*Exercise prompt*
Find the word "following" in the data. Return every line where it appears.

.....

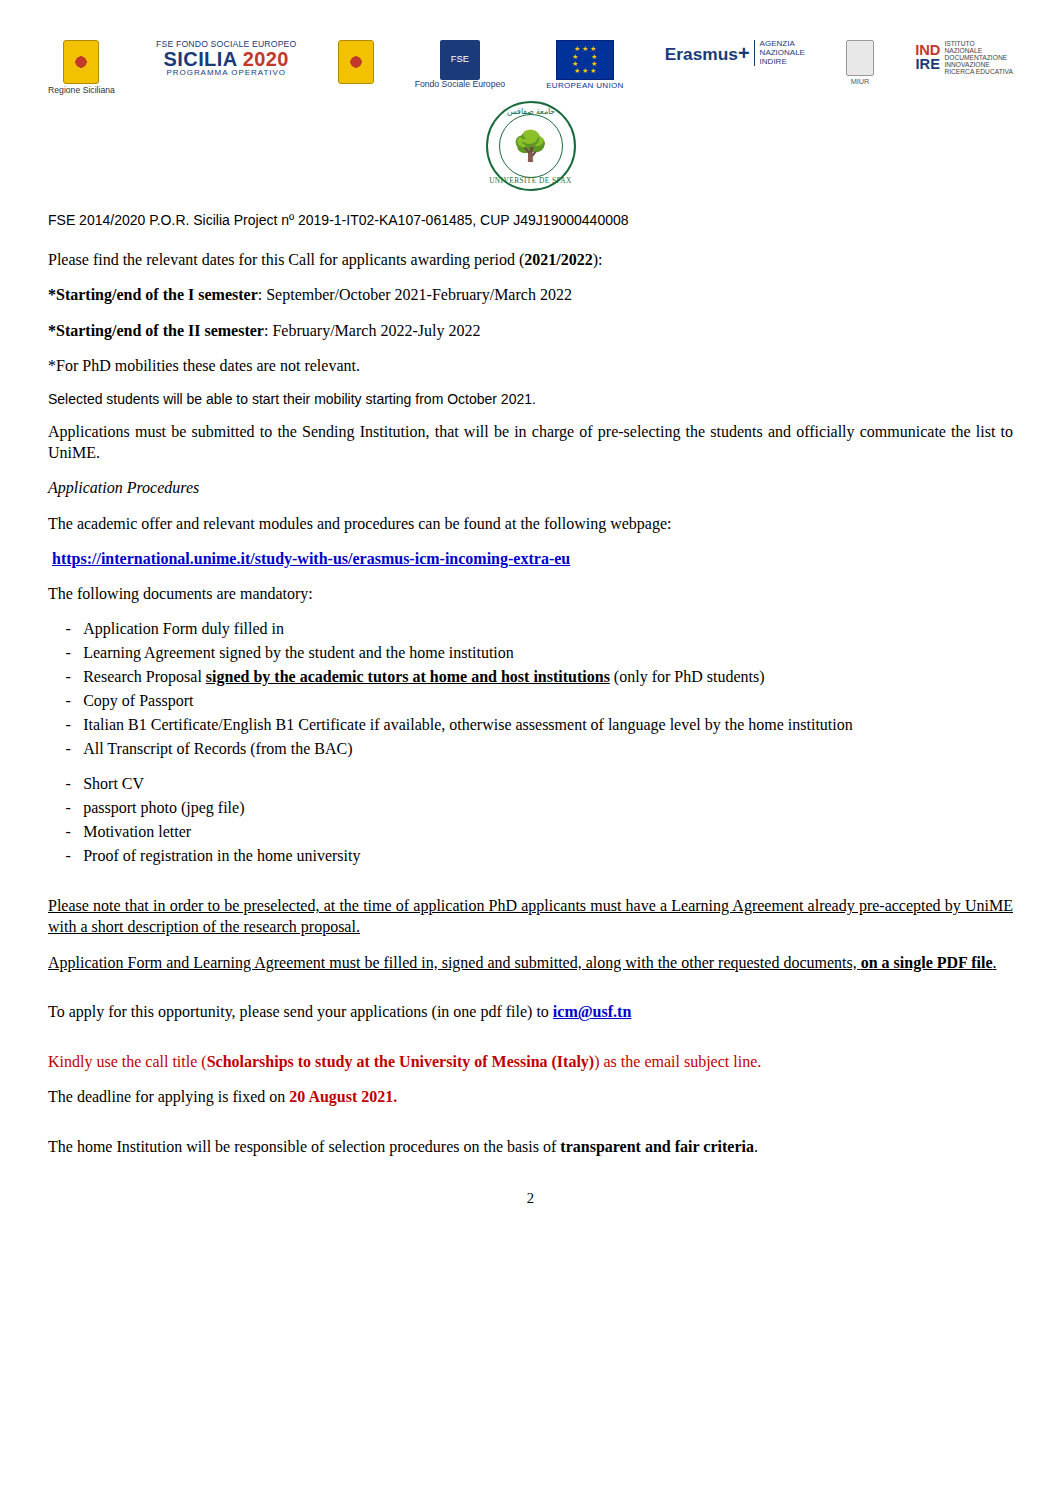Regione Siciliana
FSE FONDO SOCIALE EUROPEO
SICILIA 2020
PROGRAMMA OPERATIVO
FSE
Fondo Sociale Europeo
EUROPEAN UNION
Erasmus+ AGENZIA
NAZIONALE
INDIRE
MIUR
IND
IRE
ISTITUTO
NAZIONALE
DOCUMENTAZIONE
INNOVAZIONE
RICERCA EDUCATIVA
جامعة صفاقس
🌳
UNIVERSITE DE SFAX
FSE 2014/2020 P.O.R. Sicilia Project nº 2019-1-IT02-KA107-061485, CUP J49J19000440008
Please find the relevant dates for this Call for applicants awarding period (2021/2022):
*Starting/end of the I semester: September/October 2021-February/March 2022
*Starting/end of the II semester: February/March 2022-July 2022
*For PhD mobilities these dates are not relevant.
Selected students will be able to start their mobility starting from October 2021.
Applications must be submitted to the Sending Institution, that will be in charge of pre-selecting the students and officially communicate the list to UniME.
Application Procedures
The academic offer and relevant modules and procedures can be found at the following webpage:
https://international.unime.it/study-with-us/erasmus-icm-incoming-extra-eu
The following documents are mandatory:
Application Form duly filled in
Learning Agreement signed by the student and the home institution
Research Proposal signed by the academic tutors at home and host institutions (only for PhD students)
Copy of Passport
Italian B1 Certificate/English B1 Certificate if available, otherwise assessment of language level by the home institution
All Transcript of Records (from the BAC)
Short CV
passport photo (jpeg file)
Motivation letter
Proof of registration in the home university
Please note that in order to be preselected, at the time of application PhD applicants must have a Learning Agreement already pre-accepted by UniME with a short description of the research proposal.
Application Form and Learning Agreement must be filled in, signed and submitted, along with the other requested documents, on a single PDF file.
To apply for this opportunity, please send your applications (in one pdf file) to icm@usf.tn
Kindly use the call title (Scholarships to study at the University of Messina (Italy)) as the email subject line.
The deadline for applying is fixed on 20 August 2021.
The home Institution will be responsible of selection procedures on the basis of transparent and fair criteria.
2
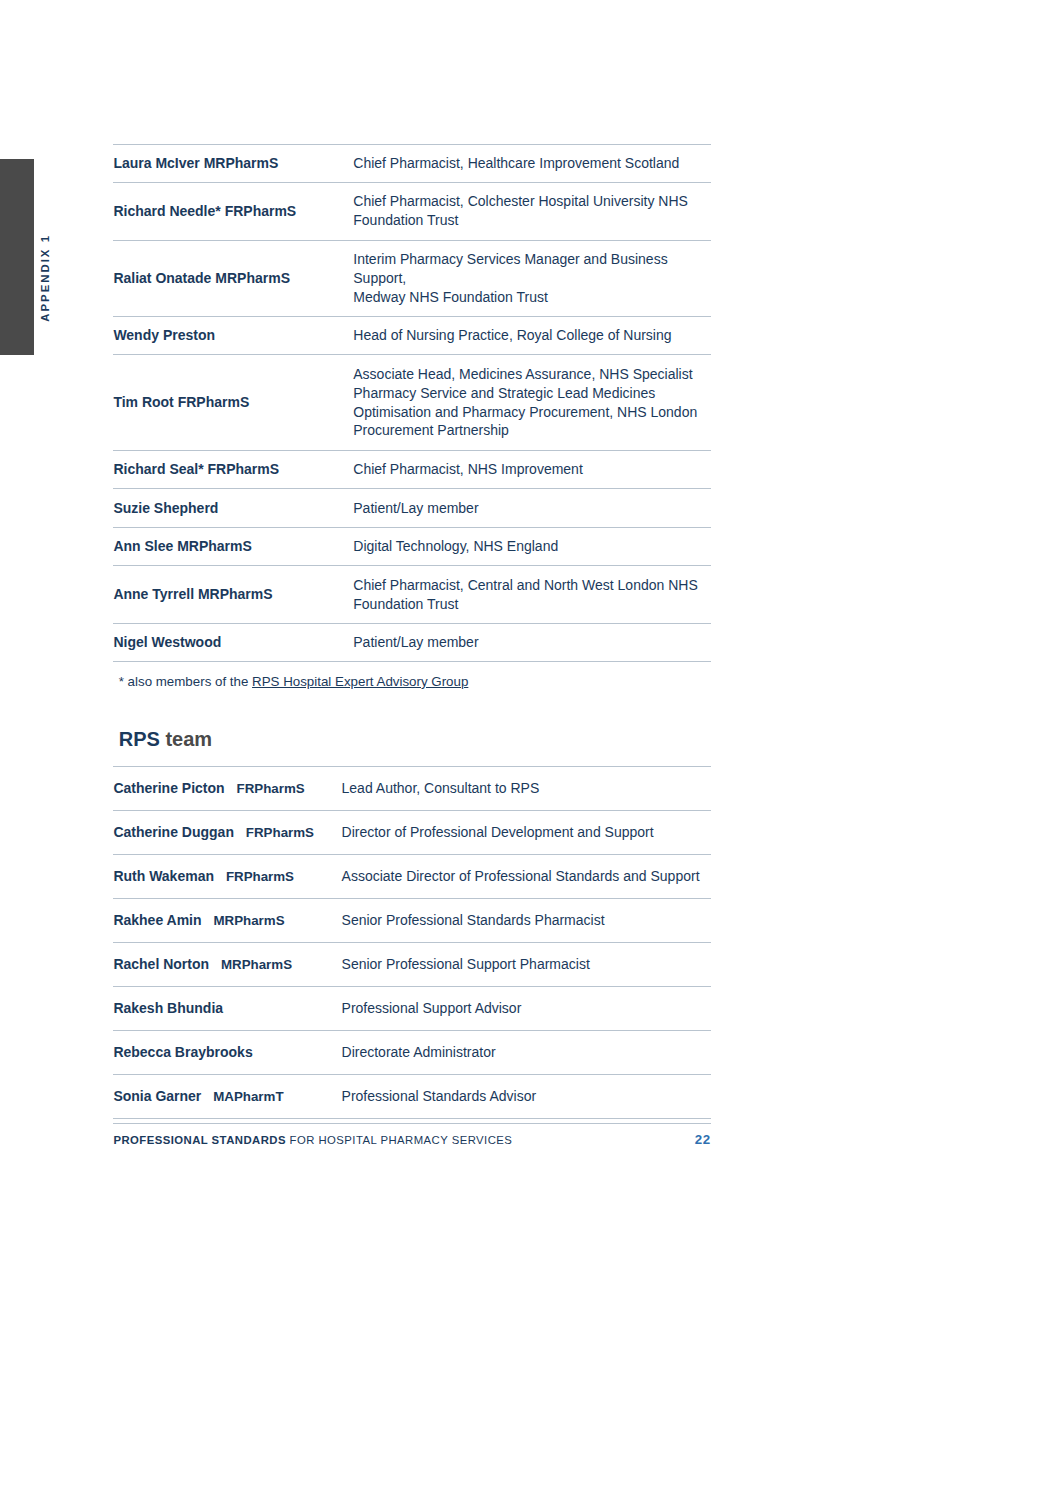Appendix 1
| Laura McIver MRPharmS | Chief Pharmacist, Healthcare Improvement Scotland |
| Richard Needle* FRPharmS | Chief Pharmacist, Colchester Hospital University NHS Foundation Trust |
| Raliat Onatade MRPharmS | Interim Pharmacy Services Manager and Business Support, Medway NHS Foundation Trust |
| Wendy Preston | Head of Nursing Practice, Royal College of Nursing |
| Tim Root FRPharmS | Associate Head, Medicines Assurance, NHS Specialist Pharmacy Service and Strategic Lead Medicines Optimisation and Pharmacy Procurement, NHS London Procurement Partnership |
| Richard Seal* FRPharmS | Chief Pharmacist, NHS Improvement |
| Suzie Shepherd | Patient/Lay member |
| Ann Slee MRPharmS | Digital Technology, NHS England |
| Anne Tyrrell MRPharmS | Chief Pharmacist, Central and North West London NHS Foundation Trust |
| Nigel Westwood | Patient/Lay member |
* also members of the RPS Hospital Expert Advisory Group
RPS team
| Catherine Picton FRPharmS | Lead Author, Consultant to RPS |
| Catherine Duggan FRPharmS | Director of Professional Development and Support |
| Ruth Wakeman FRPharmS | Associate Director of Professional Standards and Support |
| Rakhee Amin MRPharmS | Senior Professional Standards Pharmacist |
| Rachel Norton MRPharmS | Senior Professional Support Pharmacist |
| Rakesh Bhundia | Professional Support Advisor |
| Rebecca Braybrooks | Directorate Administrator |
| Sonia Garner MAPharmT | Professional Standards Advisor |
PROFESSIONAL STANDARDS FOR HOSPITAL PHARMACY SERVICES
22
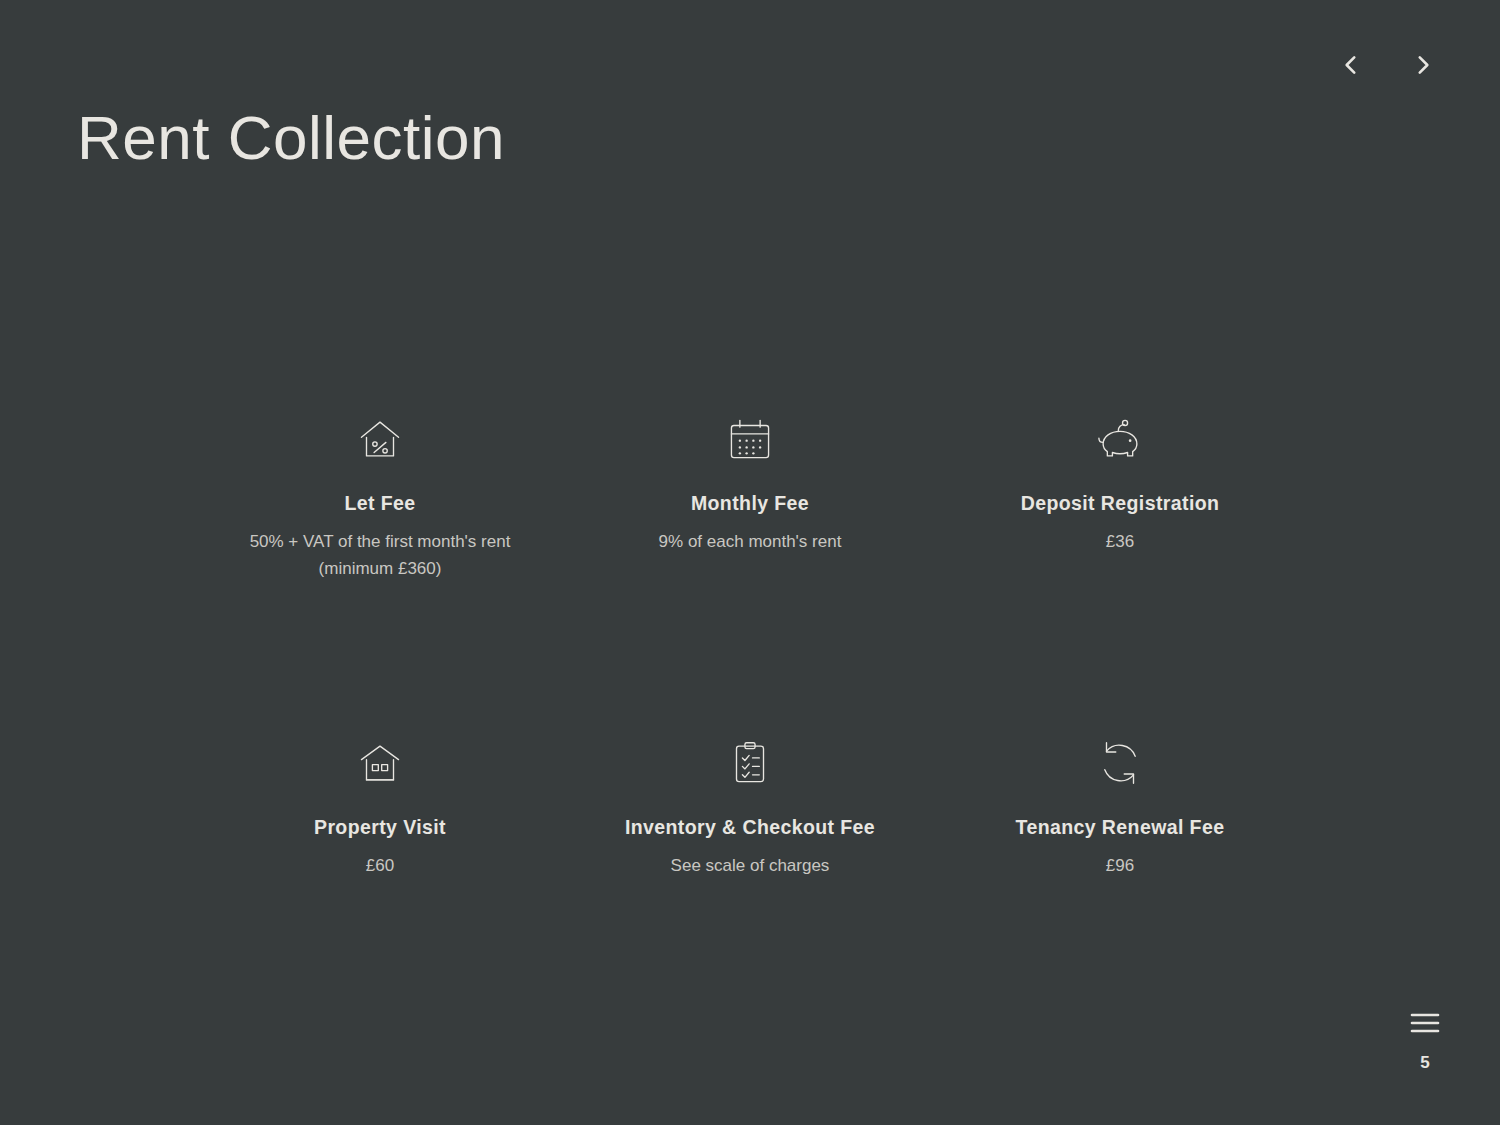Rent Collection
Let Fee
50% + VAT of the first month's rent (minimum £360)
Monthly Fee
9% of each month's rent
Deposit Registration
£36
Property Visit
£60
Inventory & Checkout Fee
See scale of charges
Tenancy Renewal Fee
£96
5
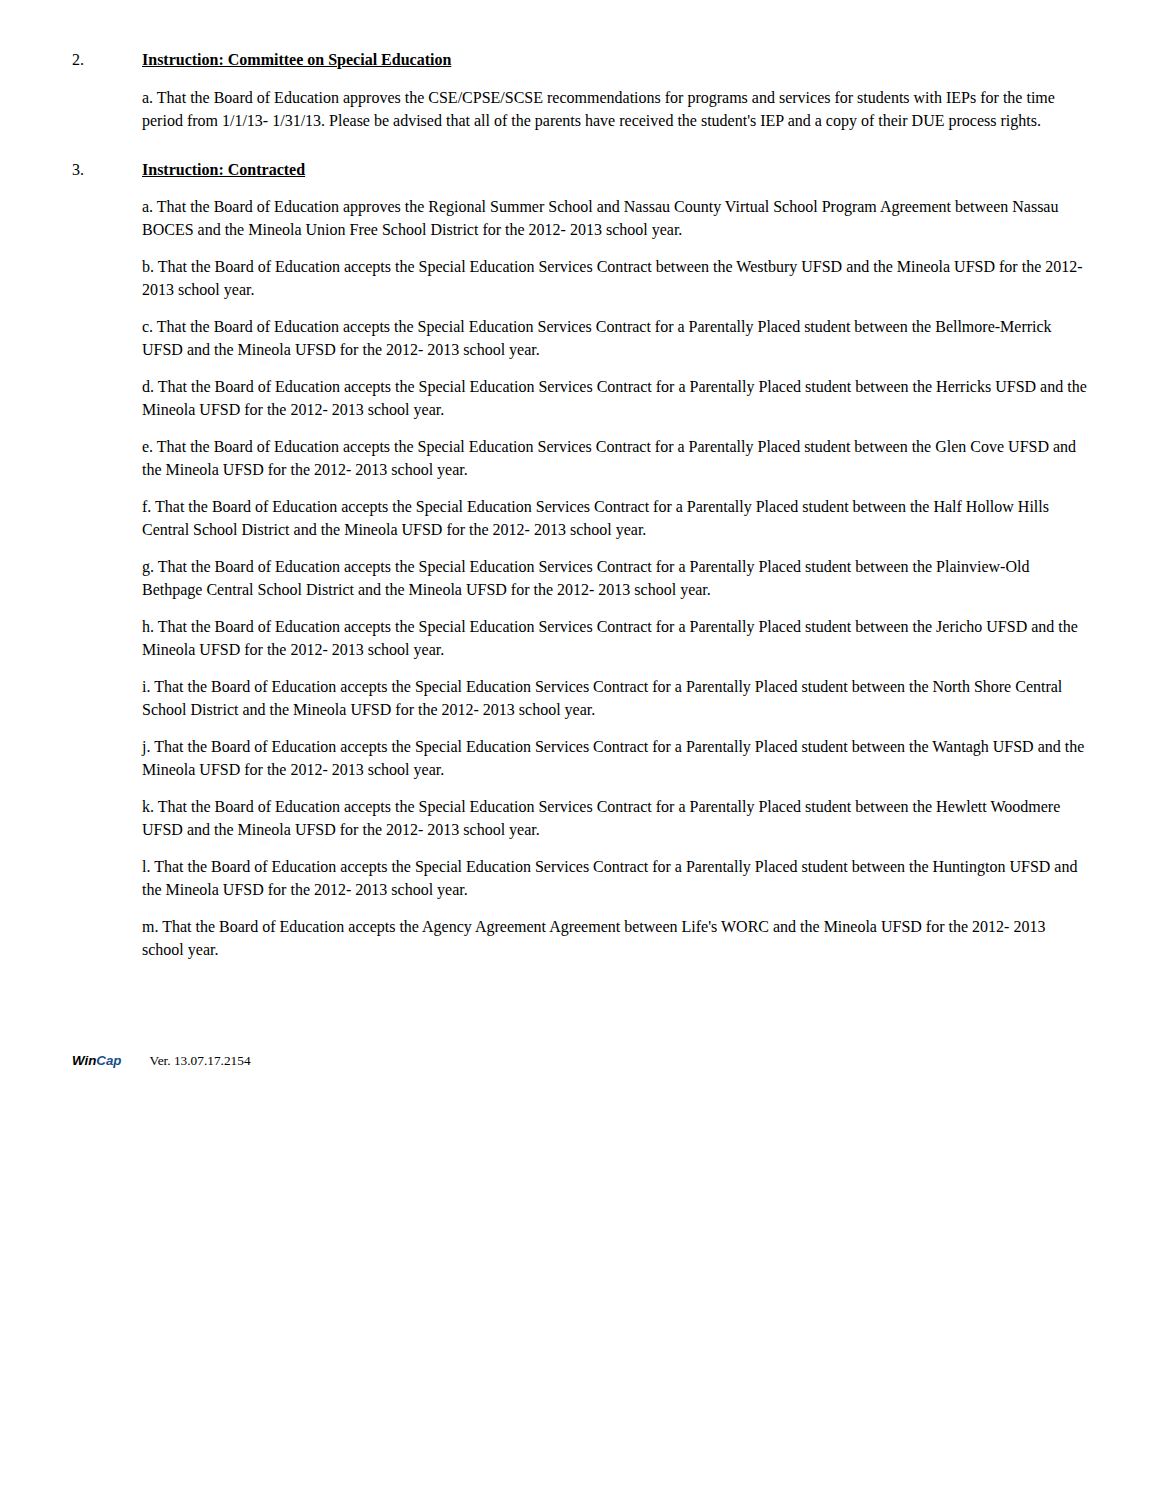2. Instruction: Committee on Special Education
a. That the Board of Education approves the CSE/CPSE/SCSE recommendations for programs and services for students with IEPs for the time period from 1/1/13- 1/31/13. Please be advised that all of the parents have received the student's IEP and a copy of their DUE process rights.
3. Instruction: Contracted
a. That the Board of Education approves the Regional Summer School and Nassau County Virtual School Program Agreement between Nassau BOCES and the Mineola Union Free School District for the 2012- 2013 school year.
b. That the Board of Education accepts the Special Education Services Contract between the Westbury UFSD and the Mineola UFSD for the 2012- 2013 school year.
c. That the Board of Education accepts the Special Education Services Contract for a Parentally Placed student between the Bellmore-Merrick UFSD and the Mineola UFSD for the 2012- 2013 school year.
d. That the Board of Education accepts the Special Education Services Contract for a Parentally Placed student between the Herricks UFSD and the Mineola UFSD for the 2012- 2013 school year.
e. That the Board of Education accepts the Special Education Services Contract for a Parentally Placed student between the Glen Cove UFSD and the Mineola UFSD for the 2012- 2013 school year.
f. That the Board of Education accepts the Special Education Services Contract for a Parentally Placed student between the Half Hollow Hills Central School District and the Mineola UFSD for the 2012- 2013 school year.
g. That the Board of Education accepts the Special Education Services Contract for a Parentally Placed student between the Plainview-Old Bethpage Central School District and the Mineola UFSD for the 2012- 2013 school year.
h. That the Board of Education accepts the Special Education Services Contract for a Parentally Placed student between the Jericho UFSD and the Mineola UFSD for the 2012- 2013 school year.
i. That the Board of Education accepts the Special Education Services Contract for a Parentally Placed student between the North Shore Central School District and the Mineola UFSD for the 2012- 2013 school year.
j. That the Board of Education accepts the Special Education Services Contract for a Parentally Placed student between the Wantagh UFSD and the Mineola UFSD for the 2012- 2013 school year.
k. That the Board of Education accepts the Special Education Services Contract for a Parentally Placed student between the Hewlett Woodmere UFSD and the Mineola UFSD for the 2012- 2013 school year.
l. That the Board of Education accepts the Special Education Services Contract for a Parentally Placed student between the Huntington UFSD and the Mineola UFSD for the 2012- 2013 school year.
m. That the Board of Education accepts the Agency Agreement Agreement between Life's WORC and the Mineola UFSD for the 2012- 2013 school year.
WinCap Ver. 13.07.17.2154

.....

*Written solution*
The academic offer and relevant modules and procedures can be found at the following webpage:
The following documents are mandatory:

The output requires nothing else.